## Task to carry out
Of the lines listed below, return exactly those that run from the line containing "(at 30.249 -28.999" through the line containing "(at 30.249 -8.748", both included.

++++++

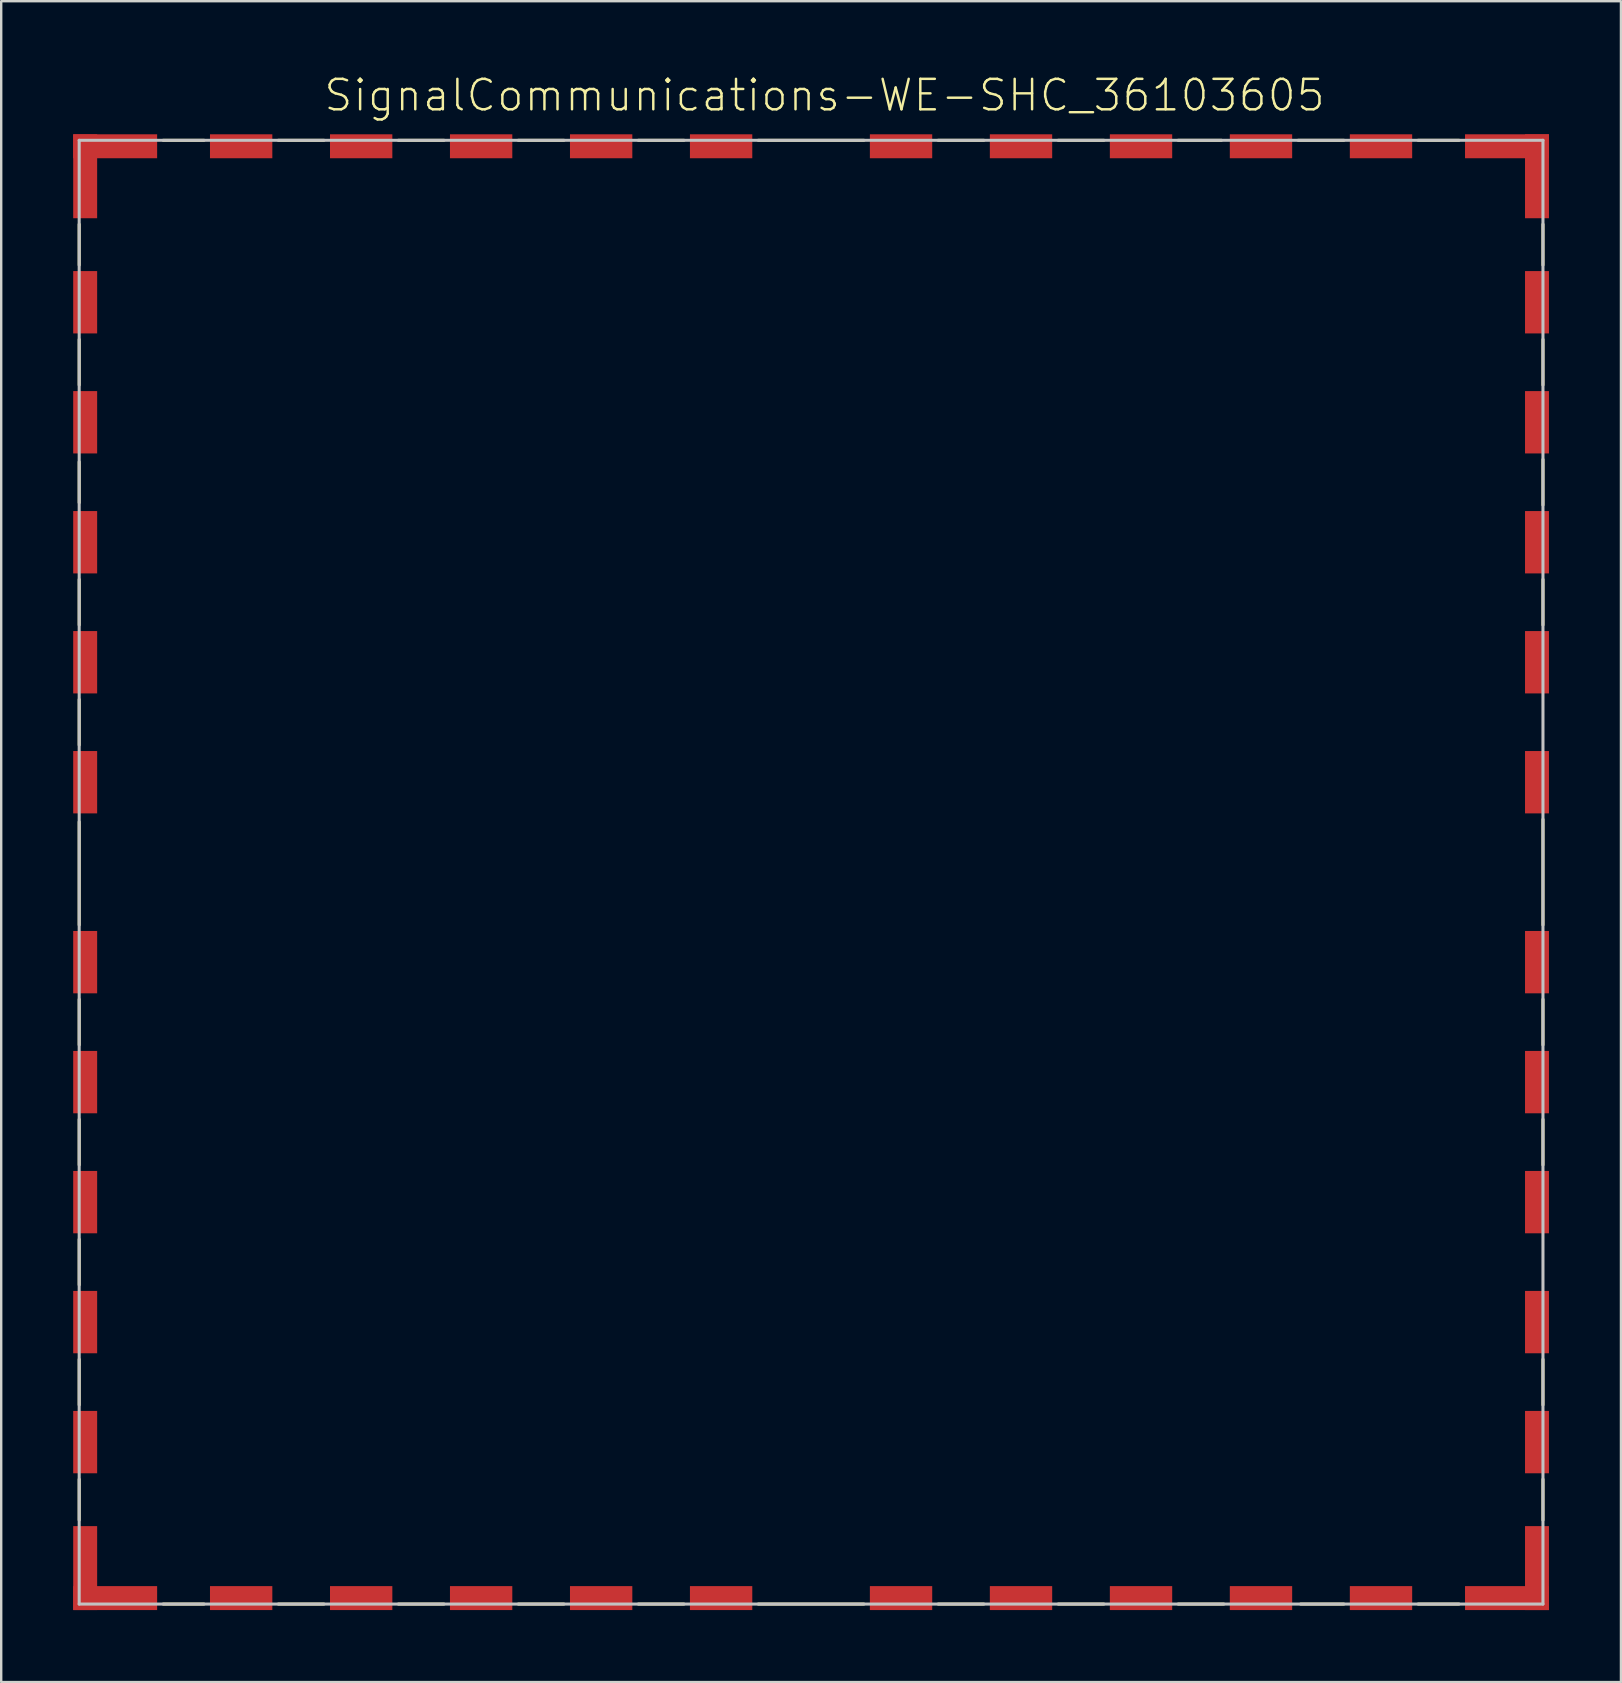
<source format=kicad_pcb>
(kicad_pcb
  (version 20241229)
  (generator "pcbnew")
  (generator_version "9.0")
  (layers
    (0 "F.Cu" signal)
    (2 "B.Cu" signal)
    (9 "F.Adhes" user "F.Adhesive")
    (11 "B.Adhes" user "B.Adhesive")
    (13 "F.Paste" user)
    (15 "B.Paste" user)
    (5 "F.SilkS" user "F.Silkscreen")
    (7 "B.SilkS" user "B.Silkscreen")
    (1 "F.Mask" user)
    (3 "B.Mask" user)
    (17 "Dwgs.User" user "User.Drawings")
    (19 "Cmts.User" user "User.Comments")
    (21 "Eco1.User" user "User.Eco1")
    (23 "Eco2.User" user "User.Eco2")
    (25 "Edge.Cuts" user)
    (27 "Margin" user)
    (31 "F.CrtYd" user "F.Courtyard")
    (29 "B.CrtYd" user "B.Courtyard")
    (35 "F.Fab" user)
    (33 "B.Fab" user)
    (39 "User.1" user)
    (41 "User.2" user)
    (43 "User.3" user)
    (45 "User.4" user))
  (footprint "SignalCommunications-WE-SHC_36103605"
    (layer "F.Cu")
    (at 30.748 33.294)
    (property "Reference" "SignalCommunications-WE-SHC_36103605" (at 0.561 -32.372 0) (layer "F.SilkS") (effects (font (size 1.27 1.27) (thickness 0.102))))
    (attr smd)
    (fp_line (start -30.498 -26.998) (end -30.498 -25.298) (stroke (width 0.127) (type solid)) (layer "F.SilkS"))
    (fp_line (start -30.498 -22.2) (end -30.498 -20.3) (stroke (width 0.127) (type solid)) (layer "F.SilkS"))
    (fp_line (start -30.498 -17.099) (end -30.498 -15.397) (stroke (width 0.127) (type solid)) (layer "F.SilkS"))
    (fp_line (start -30.498 -12.2) (end -30.498 -10.3) (stroke (width 0.127) (type solid)) (layer "F.SilkS"))
    (fp_line (start -30.498 -7.198) (end -30.498 -5.298) (stroke (width 0.127) (type solid)) (layer "F.SilkS"))
    (fp_line (start -30.498 -2.098) (end -30.498 2.2) (stroke (width 0.127) (type solid)) (layer "F.SilkS"))
    (fp_line (start -30.498 5.298) (end -30.498 7.198) (stroke (width 0.127) (type solid)) (layer "F.SilkS"))
    (fp_line (start -30.498 10.3) (end -30.498 12.2) (stroke (width 0.127) (type solid)) (layer "F.SilkS"))
    (fp_line (start -30.498 15.298) (end -30.498 17.198) (stroke (width 0.127) (type solid)) (layer "F.SilkS"))
    (fp_line (start -30.498 20.3) (end -30.498 22.2) (stroke (width 0.127) (type solid)) (layer "F.SilkS"))
    (fp_line (start -30.498 25.298) (end -30.498 26.998) (stroke (width 0.127) (type solid)) (layer "F.SilkS"))
    (fp_line (start -26.998 -30.498) (end -25.298 -30.498) (stroke (width 0.127) (type solid)) (layer "F.SilkS"))
    (fp_line (start -26.998 30.498) (end -25.298 30.498) (stroke (width 0.127) (type solid)) (layer "F.SilkS"))
    (fp_line (start -22.2 -30.498) (end -20.3 -30.498) (stroke (width 0.127) (type solid)) (layer "F.SilkS"))
    (fp_line (start -22.2 30.498) (end -20.3 30.498) (stroke (width 0.127) (type solid)) (layer "F.SilkS"))
    (fp_line (start -17.198 -30.498) (end -15.298 -30.498) (stroke (width 0.127) (type solid)) (layer "F.SilkS"))
    (fp_line (start -17.198 30.498) (end -15.298 30.498) (stroke (width 0.127) (type solid)) (layer "F.SilkS"))
    (fp_line (start -12.2 -30.498) (end -10.3 -30.498) (stroke (width 0.127) (type solid)) (layer "F.SilkS"))
    (fp_line (start -12.2 30.498) (end -10.3 30.498) (stroke (width 0.127) (type solid)) (layer "F.SilkS"))
    (fp_line (start -7.198 -30.498) (end -5.298 -30.498) (stroke (width 0.127) (type solid)) (layer "F.SilkS"))
    (fp_line (start -7.198 30.498) (end -5.298 30.498) (stroke (width 0.127) (type solid)) (layer "F.SilkS"))
    (fp_line (start -2.2 -30.498) (end 2.2 -30.498) (stroke (width 0.127) (type solid)) (layer "F.SilkS"))
    (fp_line (start -2.2 30.498) (end 2.2 30.498) (stroke (width 0.127) (type solid)) (layer "F.SilkS"))
    (fp_line (start 5.298 -30.498) (end 7.198 -30.498) (stroke (width 0.127) (type solid)) (layer "F.SilkS"))
    (fp_line (start 5.298 30.498) (end 7.198 30.498) (stroke (width 0.127) (type solid)) (layer "F.SilkS"))
    (fp_line (start 10.3 -30.498) (end 12.2 -30.498) (stroke (width 0.127) (type solid)) (layer "F.SilkS"))
    (fp_line (start 10.3 30.498) (end 12.2 30.498) (stroke (width 0.127) (type solid)) (layer "F.SilkS"))
    (fp_line (start 15.298 -30.498) (end 17.099 -30.498) (stroke (width 0.127) (type solid)) (layer "F.SilkS"))
    (fp_line (start 15.298 30.498) (end 17.198 30.498) (stroke (width 0.127) (type solid)) (layer "F.SilkS"))
    (fp_line (start 20.3 -30.498) (end 22.2 -30.498) (stroke (width 0.127) (type solid)) (layer "F.SilkS"))
    (fp_line (start 20.399 30.498) (end 22.2 30.498) (stroke (width 0.127) (type solid)) (layer "F.SilkS"))
    (fp_line (start 25.298 -30.498) (end 26.998 -30.498) (stroke (width 0.127) (type solid)) (layer "F.SilkS"))
    (fp_line (start 25.298 30.498) (end 26.998 30.498) (stroke (width 0.127) (type solid)) (layer "F.SilkS"))
    (fp_line (start 30.498 -26.998) (end 30.498 -25.298) (stroke (width 0.127) (type solid)) (layer "F.SilkS"))
    (fp_line (start 30.498 -22.2) (end 30.498 -20.3) (stroke (width 0.127) (type solid)) (layer "F.SilkS"))
    (fp_line (start 30.498 -17.198) (end 30.498 -15.298) (stroke (width 0.127) (type solid)) (layer "F.SilkS"))
    (fp_line (start 30.498 -12.2) (end 30.498 -10.3) (stroke (width 0.127) (type solid)) (layer "F.SilkS"))
    (fp_line (start 30.498 -2.2) (end 30.498 2.2) (stroke (width 0.127) (type solid)) (layer "F.SilkS"))
    (fp_line (start 30.498 5.298) (end 30.498 7.198) (stroke (width 0.127) (type solid)) (layer "F.SilkS"))
    (fp_line (start 30.498 10.3) (end 30.498 12.2) (stroke (width 0.127) (type solid)) (layer "F.SilkS"))
    (fp_line (start 30.498 20.3) (end 30.498 22.2) (stroke (width 0.127) (type solid)) (layer "F.SilkS"))
    (fp_line (start 30.498 25.298) (end 30.498 26.998) (stroke (width 0.127) (type solid)) (layer "F.SilkS"))
    (fp_line (start -30.498 -30.498) (end -30.498 30.498) (stroke (width 0.127) (type solid)) (layer "Dwgs.User"))
    (fp_line (start -30.498 30.498) (end 30.498 30.498) (stroke (width 0.127) (type solid)) (layer "Dwgs.User"))
    (fp_line (start 30.498 -30.498) (end -30.498 -30.498) (stroke (width 0.127) (type solid)) (layer "Dwgs.User"))
    (fp_line (start 30.498 30.498) (end 30.498 -30.498) (stroke (width 0.127) (type solid)) (layer "Dwgs.User"))
    (pad "1" smd rect (at 28.999 -30.249) (size 3.498 0.998) (layers "F.Cu" "F.Mask" "F.Paste"))
    (pad "2" smd rect (at 30.249 -28.999 90) (size 3.498 0.998) (layers "F.Cu" "F.Mask" "F.Paste"))
    (pad "3" smd rect (at 30.249 -23.749 90) (size 2.598 0.998) (layers "F.Cu" "F.Mask" "F.Paste"))
    (pad "4" smd rect (at 30.249 -18.748 90) (size 2.598 0.998) (layers "F.Cu" "F.Mask" "F.Paste"))
    (pad "5" smd rect (at 30.249 -13.749 90) (size 2.598 0.998) (layers "F.Cu" "F.Mask" "F.Paste"))
    (pad "6" smd rect (at 30.249 -8.748 90) (size 2.598 0.998) (layers "F.Cu" "F.Mask" "F.Paste"))
    (pad "7" smd rect (at 30.249 -3.749 90) (size 2.598 0.998) (layers "F.Cu" "F.Mask" "F.Paste"))
    (pad "8" smd rect (at 30.249 3.749 90) (size 2.598 0.998) (layers "F.Cu" "F.Mask" "F.Paste"))
    (pad "9" smd rect (at 30.249 8.748 90) (size 2.598 0.998) (layers "F.Cu" "F.Mask" "F.Paste"))
    (pad "10" smd rect (at 30.249 13.749 90) (size 2.598 0.998) (layers "F.Cu" "F.Mask" "F.Paste"))
    (pad "11" smd rect (at 30.249 18.748 90) (size 2.598 0.998) (layers "F.Cu" "F.Mask" "F.Paste"))
    (pad "12" smd rect (at 30.249 23.749 90) (size 2.598 0.998) (layers "F.Cu" "F.Mask" "F.Paste"))
    (pad "13" smd rect (at 30.249 28.999 270) (size 3.498 0.998) (layers "F.Cu" "F.Mask" "F.Paste"))
    (pad "14" smd rect (at 28.999 30.249 180) (size 3.498 0.998) (layers "F.Cu" "F.Mask" "F.Paste"))
    (pad "15" smd rect (at 23.749 30.249) (size 2.598 0.998) (layers "F.Cu" "F.Mask" "F.Paste"))
    (pad "16" smd rect (at 18.748 30.249) (size 2.598 0.998) (layers "F.Cu" "F.Mask" "F.Paste"))
    (pad "17" smd rect (at 13.749 30.249) (size 2.598 0.998) (layers "F.Cu" "F.Mask" "F.Paste"))
    (pad "18" smd rect (at 8.748 30.249) (size 2.598 0.998) (layers "F.Cu" "F.Mask" "F.Paste"))
    (pad "19" smd rect (at 3.749 30.249) (size 2.598 0.998) (layers "F.Cu" "F.Mask" "F.Paste"))
    (pad "20" smd rect (at -3.749 30.249) (size 2.598 0.998) (layers "F.Cu" "F.Mask" "F.Paste"))
    (pad "21" smd rect (at -8.748 30.249) (size 2.598 0.998) (layers "F.Cu" "F.Mask" "F.Paste"))
    (pad "22" smd rect (at -13.749 30.249) (size 2.598 0.998) (layers "F.Cu" "F.Mask" "F.Paste"))
    (pad "23" smd rect (at -18.748 30.249) (size 2.598 0.998) (layers "F.Cu" "F.Mask" "F.Paste"))
    (pad "24" smd rect (at -23.749 30.249) (size 2.598 0.998) (layers "F.Cu" "F.Mask" "F.Paste"))
    (pad "25" smd rect (at -28.999 30.249 180) (size 3.498 0.998) (layers "F.Cu" "F.Mask" "F.Paste"))
    (pad "26" smd rect (at -30.249 28.999 90) (size 3.498 0.998) (layers "F.Cu" "F.Mask" "F.Paste"))
    (pad "27" smd rect (at -30.249 23.749 90) (size 2.598 0.998) (layers "F.Cu" "F.Mask" "F.Paste"))
    (pad "28" smd rect (at -30.249 18.748 90) (size 2.598 0.998) (layers "F.Cu" "F.Mask" "F.Paste"))
    (pad "29" smd rect (at -30.249 13.749 90) (size 2.598 0.998) (layers "F.Cu" "F.Mask" "F.Paste"))
    (pad "30" smd rect (at -30.249 8.748 90) (size 2.598 0.998) (layers "F.Cu" "F.Mask" "F.Paste"))
    (pad "31" smd rect (at -30.249 3.749 90) (size 2.598 0.998) (layers "F.Cu" "F.Mask" "F.Paste"))
    (pad "32" smd rect (at -30.249 -3.749 90) (size 2.598 0.998) (layers "F.Cu" "F.Mask" "F.Paste"))
    (pad "33" smd rect (at -30.249 -8.748 90) (size 2.598 0.998) (layers "F.Cu" "F.Mask" "F.Paste"))
    (pad "34" smd rect (at -30.249 -13.749 90) (size 2.598 0.998) (layers "F.Cu" "F.Mask" "F.Paste"))
    (pad "35" smd rect (at -30.249 -18.748 90) (size 2.598 0.998) (layers "F.Cu" "F.Mask" "F.Paste"))
    (pad "36" smd rect (at -30.249 -23.749 90) (size 2.598 0.998) (layers "F.Cu" "F.Mask" "F.Paste"))
    (pad "37" smd rect (at -30.249 -28.999 90) (size 3.498 0.998) (layers "F.Cu" "F.Mask" "F.Paste"))
    (pad "38" smd rect (at -28.999 -30.249) (size 3.498 0.998) (layers "F.Cu" "F.Mask" "F.Paste"))
    (pad "39" smd rect (at -23.749 -30.249) (size 2.598 0.998) (layers "F.Cu" "F.Mask" "F.Paste"))
    (pad "40" smd rect (at -18.748 -30.249) (size 2.598 0.998) (layers "F.Cu" "F.Mask" "F.Paste"))
    (pad "41" smd rect (at -13.749 -30.249) (size 2.598 0.998) (layers "F.Cu" "F.Mask" "F.Paste"))
    (pad "42" smd rect (at -8.748 -30.249) (size 2.598 0.998) (layers "F.Cu" "F.Mask" "F.Paste"))
    (pad "43" smd rect (at -3.749 -30.249) (size 2.598 0.998) (layers "F.Cu" "F.Mask" "F.Paste"))
    (pad "44" smd rect (at 3.749 -30.249) (size 2.598 0.998) (layers "F.Cu" "F.Mask" "F.Paste"))
    (pad "45" smd rect (at 8.748 -30.249) (size 2.598 0.998) (layers "F.Cu" "F.Mask" "F.Paste"))
    (pad "46" smd rect (at 13.749 -30.249) (size 2.598 0.998) (layers "F.Cu" "F.Mask" "F.Paste"))
    (pad "47" smd rect (at 18.748 -30.249) (size 2.598 0.998) (layers "F.Cu" "F.Mask" "F.Paste"))
    (pad "49" smd rect (at 23.749 -30.249) (size 2.598 0.998) (layers "F.Cu" "F.Mask" "F.Paste")))
  (gr_rect
    (start -3 -3)
    (end 64.496 67.042)
    (stroke (width 0.1) (type default))
    (fill no)
    (layer "Edge.Cuts")))
</source>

++++++

## Response area
    (pad "2" smd rect (at 30.249 -28.999 90) (size 3.498 0.998) (layers "F.Cu" "F.Mask" "F.Paste"))
    (pad "3" smd rect (at 30.249 -23.749 90) (size 2.598 0.998) (layers "F.Cu" "F.Mask" "F.Paste"))
    (pad "4" smd rect (at 30.249 -18.748 90) (size 2.598 0.998) (layers "F.Cu" "F.Mask" "F.Paste"))
    (pad "5" smd rect (at 30.249 -13.749 90) (size 2.598 0.998) (layers "F.Cu" "F.Mask" "F.Paste"))
    (pad "6" smd rect (at 30.249 -8.748 90) (size 2.598 0.998) (layers "F.Cu" "F.Mask" "F.Paste"))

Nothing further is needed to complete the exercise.